At lunchtime there’s a choice of à la carte or a set menu, in the evening a five-course set menu only, both packed with ethically produced ingredients from the southwest. While we wait for our starters – retro-sounding but devilishly modern eggs mimosa and pumpkin financiers filled with velvety pumpkin puree, sage leafs and shavings of cured egg (worth the table booking alone) – we are served little cups of bone broth laced with lapsang souchong, roast wild duck bones and verdant green leek oil. Deliciously savoury, these spoke of more good things to come.
Which they did. First a plate of carrot, mouli, radish and beetroot pickled so deftly that the overriding flavours were of each individual vegetable, not what they had been steeped in. Then “Bird”; morsels of buttery roast chicken served with puddles of smoked hay and apple sauce, bread sauce made with leftover sourdough, a pale but punchy gravy and silky, finely diced red cabbage with just the right amount of sharpness.
Desserts ranged from a dainty hazelnut parfait éclair to an unctuous crème caramel drenched with raisins and Somerset cider brandy – wobbly as a drunken apple picker and impossible to stop eating.

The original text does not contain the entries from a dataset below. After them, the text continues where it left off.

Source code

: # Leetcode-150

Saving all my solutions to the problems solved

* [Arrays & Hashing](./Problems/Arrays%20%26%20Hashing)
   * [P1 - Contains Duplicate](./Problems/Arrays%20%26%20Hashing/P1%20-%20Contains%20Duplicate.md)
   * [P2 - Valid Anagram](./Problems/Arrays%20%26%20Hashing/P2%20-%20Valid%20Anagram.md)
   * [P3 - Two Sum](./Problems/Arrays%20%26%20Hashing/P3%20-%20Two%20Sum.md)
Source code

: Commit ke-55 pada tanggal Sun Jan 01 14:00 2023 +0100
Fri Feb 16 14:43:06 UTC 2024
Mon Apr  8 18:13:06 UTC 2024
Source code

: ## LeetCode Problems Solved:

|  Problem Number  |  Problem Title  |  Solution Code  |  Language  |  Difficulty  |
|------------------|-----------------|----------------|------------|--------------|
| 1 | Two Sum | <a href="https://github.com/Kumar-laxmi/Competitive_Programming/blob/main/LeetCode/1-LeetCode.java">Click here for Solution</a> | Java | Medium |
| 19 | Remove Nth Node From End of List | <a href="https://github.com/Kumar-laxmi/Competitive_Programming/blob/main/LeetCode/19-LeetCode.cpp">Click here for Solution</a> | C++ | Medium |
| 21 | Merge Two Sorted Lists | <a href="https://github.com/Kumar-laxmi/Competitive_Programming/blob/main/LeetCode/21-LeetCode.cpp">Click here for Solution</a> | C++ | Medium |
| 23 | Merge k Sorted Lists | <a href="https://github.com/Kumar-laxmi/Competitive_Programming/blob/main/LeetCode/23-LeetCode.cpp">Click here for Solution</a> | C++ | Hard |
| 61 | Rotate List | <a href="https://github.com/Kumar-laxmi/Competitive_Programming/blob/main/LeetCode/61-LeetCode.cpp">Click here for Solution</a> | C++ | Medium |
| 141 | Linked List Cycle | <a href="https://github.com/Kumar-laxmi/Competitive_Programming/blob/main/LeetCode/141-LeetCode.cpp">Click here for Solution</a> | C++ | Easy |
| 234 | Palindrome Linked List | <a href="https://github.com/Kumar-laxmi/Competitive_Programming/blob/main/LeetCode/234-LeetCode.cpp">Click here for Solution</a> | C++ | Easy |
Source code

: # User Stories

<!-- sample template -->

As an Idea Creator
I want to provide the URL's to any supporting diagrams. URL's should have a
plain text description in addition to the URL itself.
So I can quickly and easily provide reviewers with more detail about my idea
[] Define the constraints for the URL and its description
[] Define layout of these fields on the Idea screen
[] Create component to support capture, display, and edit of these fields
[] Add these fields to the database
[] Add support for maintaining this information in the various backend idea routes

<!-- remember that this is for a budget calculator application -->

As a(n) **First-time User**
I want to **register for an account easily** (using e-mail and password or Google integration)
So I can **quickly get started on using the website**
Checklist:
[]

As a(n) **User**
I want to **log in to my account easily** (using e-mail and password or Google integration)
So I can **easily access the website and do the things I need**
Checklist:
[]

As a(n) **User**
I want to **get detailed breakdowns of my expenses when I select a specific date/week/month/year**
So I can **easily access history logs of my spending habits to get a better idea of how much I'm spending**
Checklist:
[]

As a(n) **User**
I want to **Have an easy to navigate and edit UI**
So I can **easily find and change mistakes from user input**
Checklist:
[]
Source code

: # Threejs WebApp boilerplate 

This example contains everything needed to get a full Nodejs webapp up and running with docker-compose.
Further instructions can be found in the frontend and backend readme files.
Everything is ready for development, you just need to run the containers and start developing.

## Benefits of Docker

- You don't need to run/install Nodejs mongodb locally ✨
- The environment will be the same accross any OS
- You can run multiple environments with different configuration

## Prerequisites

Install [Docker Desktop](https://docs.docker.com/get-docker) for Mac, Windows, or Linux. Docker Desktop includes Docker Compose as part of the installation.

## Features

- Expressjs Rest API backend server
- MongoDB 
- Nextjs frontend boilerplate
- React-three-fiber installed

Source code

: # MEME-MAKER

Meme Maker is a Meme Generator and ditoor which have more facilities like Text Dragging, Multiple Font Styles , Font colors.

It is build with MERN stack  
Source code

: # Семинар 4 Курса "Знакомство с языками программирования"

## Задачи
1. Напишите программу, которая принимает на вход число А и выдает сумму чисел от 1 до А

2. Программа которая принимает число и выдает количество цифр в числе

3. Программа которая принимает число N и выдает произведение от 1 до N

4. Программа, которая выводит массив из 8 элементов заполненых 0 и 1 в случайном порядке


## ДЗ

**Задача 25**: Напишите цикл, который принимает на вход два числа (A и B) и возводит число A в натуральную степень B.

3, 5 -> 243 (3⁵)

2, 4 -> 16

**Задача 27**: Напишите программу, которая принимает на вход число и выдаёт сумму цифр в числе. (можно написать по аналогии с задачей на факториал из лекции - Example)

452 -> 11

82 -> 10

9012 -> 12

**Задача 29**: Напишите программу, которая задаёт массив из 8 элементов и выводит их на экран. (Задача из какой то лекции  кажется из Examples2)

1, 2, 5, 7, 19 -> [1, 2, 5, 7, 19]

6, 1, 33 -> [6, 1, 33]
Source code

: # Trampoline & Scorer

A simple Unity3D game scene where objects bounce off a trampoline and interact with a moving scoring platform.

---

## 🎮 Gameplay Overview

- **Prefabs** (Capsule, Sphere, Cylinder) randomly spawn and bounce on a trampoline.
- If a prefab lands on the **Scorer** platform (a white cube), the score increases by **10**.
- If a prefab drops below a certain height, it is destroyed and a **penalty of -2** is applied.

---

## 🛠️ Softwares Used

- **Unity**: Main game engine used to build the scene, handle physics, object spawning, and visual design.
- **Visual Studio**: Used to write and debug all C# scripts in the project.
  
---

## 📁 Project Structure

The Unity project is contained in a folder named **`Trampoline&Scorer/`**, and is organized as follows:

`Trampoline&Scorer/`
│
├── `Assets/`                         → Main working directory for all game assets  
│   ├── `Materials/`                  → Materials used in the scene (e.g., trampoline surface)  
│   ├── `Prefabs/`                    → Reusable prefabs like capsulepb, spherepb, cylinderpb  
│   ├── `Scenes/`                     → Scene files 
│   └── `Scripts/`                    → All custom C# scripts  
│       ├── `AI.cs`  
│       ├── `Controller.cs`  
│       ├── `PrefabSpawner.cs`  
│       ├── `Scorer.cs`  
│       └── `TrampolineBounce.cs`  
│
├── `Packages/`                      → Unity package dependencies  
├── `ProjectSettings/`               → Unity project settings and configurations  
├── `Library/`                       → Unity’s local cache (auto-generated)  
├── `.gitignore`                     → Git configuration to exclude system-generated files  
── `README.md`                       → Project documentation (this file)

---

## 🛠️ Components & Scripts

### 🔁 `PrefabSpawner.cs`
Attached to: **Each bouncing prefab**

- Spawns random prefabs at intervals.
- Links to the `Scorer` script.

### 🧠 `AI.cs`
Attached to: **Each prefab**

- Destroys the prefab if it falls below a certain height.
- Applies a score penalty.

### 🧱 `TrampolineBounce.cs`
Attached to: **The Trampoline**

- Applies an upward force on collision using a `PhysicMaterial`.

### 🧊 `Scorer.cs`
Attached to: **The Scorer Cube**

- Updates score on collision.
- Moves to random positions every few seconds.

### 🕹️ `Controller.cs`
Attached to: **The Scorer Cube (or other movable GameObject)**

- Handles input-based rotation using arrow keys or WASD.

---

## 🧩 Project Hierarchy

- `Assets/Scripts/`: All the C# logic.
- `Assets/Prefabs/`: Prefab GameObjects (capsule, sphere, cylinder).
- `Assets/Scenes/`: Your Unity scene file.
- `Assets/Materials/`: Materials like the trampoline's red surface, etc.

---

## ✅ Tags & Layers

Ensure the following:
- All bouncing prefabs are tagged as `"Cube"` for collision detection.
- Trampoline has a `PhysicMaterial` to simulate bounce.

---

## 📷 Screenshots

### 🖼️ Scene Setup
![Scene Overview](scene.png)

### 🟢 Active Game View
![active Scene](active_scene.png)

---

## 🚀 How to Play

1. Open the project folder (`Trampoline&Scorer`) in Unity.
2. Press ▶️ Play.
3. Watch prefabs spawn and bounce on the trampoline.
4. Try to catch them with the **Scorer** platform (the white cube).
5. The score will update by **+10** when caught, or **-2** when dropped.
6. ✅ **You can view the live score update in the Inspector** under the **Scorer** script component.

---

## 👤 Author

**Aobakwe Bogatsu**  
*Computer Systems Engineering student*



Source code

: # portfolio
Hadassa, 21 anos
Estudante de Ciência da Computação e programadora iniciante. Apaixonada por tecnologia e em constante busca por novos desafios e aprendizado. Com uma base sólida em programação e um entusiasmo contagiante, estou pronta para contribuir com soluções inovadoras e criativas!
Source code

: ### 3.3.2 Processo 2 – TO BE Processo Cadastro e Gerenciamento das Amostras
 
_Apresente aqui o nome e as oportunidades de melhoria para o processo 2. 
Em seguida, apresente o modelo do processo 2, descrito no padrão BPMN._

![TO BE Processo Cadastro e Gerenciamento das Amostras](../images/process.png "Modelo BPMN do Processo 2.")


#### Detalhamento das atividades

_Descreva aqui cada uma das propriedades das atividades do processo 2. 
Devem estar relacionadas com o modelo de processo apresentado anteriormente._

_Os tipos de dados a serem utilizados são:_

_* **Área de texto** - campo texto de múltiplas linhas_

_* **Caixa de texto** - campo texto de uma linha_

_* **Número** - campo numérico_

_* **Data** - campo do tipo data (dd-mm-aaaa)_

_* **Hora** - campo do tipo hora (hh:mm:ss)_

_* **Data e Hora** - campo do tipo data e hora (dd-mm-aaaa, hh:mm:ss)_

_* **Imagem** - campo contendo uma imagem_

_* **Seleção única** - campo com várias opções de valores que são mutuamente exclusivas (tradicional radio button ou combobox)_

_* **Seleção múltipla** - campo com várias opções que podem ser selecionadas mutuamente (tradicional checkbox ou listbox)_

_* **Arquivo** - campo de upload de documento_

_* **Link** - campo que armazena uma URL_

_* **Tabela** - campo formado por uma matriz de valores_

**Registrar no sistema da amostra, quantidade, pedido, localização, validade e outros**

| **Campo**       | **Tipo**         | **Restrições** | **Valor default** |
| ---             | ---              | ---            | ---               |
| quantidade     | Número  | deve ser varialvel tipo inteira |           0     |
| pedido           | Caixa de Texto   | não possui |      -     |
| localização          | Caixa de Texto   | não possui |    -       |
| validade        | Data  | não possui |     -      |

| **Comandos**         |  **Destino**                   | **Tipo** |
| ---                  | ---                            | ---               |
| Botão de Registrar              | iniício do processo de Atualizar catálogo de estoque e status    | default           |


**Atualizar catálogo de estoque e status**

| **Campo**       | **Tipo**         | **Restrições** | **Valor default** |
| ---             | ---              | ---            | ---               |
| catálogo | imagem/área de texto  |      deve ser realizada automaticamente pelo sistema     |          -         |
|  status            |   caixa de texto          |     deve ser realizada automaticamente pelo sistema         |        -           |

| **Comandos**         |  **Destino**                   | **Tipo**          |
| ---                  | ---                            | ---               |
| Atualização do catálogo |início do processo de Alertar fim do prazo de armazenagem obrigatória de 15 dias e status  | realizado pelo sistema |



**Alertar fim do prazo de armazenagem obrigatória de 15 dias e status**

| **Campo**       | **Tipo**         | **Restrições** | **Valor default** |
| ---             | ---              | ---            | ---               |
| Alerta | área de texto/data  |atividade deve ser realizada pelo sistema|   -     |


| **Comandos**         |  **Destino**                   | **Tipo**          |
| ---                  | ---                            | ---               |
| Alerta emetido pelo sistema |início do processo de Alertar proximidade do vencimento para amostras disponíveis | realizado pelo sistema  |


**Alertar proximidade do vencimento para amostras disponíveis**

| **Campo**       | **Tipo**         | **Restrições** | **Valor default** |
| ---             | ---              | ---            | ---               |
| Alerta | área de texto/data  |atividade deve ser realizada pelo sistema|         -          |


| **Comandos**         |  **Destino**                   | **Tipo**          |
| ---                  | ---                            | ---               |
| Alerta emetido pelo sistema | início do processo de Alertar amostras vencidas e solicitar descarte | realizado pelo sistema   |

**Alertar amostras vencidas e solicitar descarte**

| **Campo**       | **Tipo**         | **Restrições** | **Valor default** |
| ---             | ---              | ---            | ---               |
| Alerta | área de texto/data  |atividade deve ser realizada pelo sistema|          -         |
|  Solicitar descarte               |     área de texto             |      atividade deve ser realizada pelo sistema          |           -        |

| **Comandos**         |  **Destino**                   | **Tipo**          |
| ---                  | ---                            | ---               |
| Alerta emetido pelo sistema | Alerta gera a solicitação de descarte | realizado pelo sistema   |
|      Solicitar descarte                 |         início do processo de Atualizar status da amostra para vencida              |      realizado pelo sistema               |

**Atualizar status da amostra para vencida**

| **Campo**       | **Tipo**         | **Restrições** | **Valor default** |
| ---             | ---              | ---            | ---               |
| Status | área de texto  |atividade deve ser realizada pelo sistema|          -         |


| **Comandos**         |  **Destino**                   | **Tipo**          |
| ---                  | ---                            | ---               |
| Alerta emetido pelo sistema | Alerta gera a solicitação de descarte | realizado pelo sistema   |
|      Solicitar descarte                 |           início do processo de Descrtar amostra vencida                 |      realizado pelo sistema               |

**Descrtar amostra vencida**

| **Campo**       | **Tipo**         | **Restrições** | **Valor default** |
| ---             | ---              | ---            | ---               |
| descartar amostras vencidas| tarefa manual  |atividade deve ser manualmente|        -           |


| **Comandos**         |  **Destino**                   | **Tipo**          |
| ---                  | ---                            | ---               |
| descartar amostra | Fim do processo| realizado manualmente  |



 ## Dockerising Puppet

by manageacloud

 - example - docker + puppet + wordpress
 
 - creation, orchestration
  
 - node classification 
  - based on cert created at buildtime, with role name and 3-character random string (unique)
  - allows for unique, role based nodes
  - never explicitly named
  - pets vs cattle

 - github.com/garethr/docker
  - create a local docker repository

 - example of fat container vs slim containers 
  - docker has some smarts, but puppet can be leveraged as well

Hazelnut parfait éclair at Osip
Served in Osip, breakfast is a simple but deeply satisfying help-yourself affair. Try creamy, vanilla-spiked rice pudding topped with a scattering of homemade granola and a spoonful of toffee-ish milk jam. Rummage in a little nest of hay for a still-warm boiled egg. Cut yourself slices of freshly baked sourdough, hunks of Westcombe cheddar or flakes of pheasant terrine. Then finish on a sweet note with a slice of brioche with strawberry preserve or a sliver of jammy pear and quince tart.
What else can foodies do?
There’s plenty for foodies to do in Bruton. Stroll over to art gallery Hauser & Wirth for lunch at the Roth Bar & Grill, shop your way down the high street via designer homewares stores Caro and Hole & Corner. Stop for coffee and fresh-from-the-oven bakes at At The Chapel. Or pop into the local Spar, a few doors down the High Street, to buy Brickell’s small-batch ice cream before you head home.
Is it family friendly?
The restaurant is better suited to date-night dinners than family dining (for that, head a few doors down to At The Chapel for bowls of tomato linguine or half-size versions of its gorgeous wood-fired pizzas). The hotel, though, is a great option for families. If you have older children, you can book rooms 4 and 5 together so you have the whole of the top floor to yourselves. If your children are still too young to sleep in a separate room, ask for Townhouse 1 or Cottage 1, both of which have large living areas with sofa beds that can be made up for kids at no extra cost. The three courtyard cottages are also dog-friendly.
If you like the colourful two-tone mugs by local potter, Richard Pommeroy, laid out on your room’s tea tray you can buy one to take home.